**What is expected**
Gather every line of the material that contains the word "Unveiling". Case matters.

**Given data**
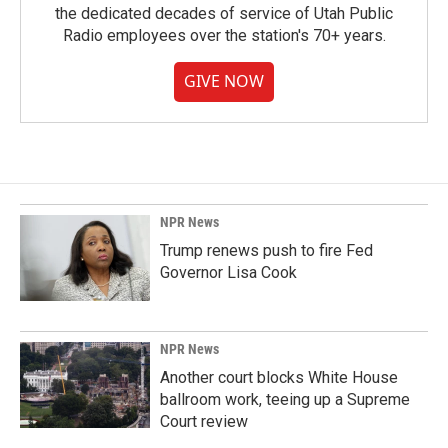
the dedicated decades of service of Utah Public
Radio employees over the station's 70+ years.
GIVE NOW
NPR News
Trump renews push to fire Fed
Governor Lisa Cook
NPR News
Another court blocks White House
ballroom work, teeing up a Supreme
Court review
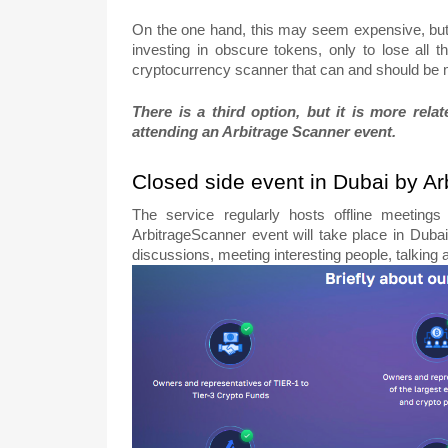
On the one hand, this may seem expensive, bu
investing in obscure tokens, only to lose al
cryptocurrency scanner that can and should be
There is a third option, but it is more rel
attending an Arbitrage Scanner event.
Closed side event in Dubai by A
The service regularly hosts offline meetings
ArbitrageScanner event will take place in Dubai
discussions, meeting interesting people, talking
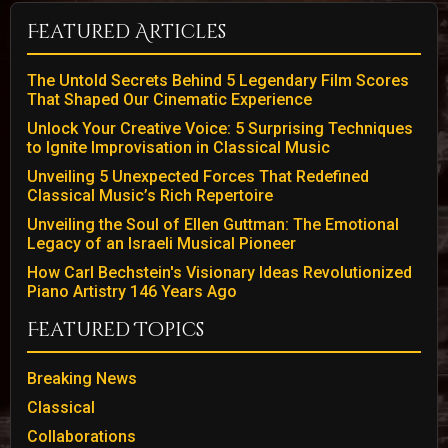
Featured Articles
The Untold Secrets Behind 5 Legendary Film Scores
That Shaped Our Cinematic Experience
Unlock Your Creative Voice: 5 Surprising Techniques
to Ignite Improvisation in Classical Music
Unveiling 5 Unexpected Forces That Redefined
Classical Music’s Rich Repertoire
Unveiling the Soul of Ellen Guttman: The Emotional
Legacy of an Israeli Musical Pioneer
How Carl Bechstein's Visionary Ideas Revolutionized
Piano Artistry 146 Years Ago
Featured Topics
Breaking News
Classical
Collaborations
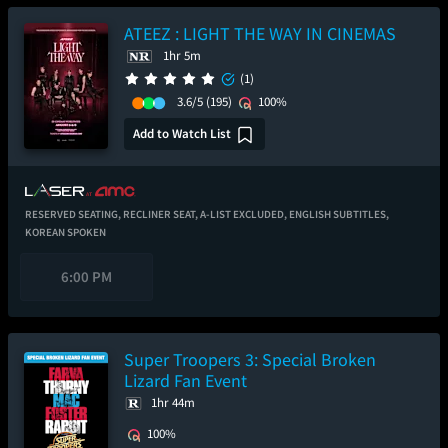
ATEEZ : LIGHT THE WAY IN CINEMAS
1hr 5m
(1)
3.6/5
(195)
100%
Add to Watch List
RESERVED SEATING,
RECLINER SEAT,
A-LIST EXCLUDED,
ENGLISH SUBTITLES,
KOREAN SPOKEN
6:00 PM
Super Troopers 3: Special Broken
Lizard Fan Event
1hr 44m
100%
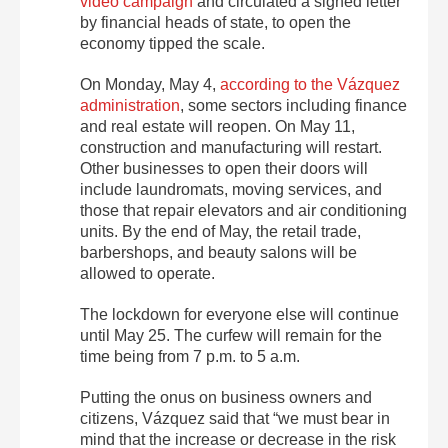
video campaign
and circulated a signed letter
by financial heads of state, to open the
economy tipped the scale.
On Monday, May 4,
according to the Vázquez
administration
, some sectors including finance
and real estate will reopen. On May 11,
construction and manufacturing will restart.
Other businesses to open their doors will
include laundromats, moving services, and
those that repair elevators and air conditioning
units. By the end of May, the retail trade,
barbershops, and beauty salons will be
allowed to operate.
The lockdown for everyone else will continue
until May 25. The curfew will remain for the
time being from 7 p.m. to 5 a.m.
Putting the onus on business owners and
citizens, Vázquez said that “we must bear in
mind that the increase or decrease in the risk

**Task solution**
Unveiling 5 Unexpected Forces That Redefined
Unveiling the Soul of Ellen Guttman: The Emotional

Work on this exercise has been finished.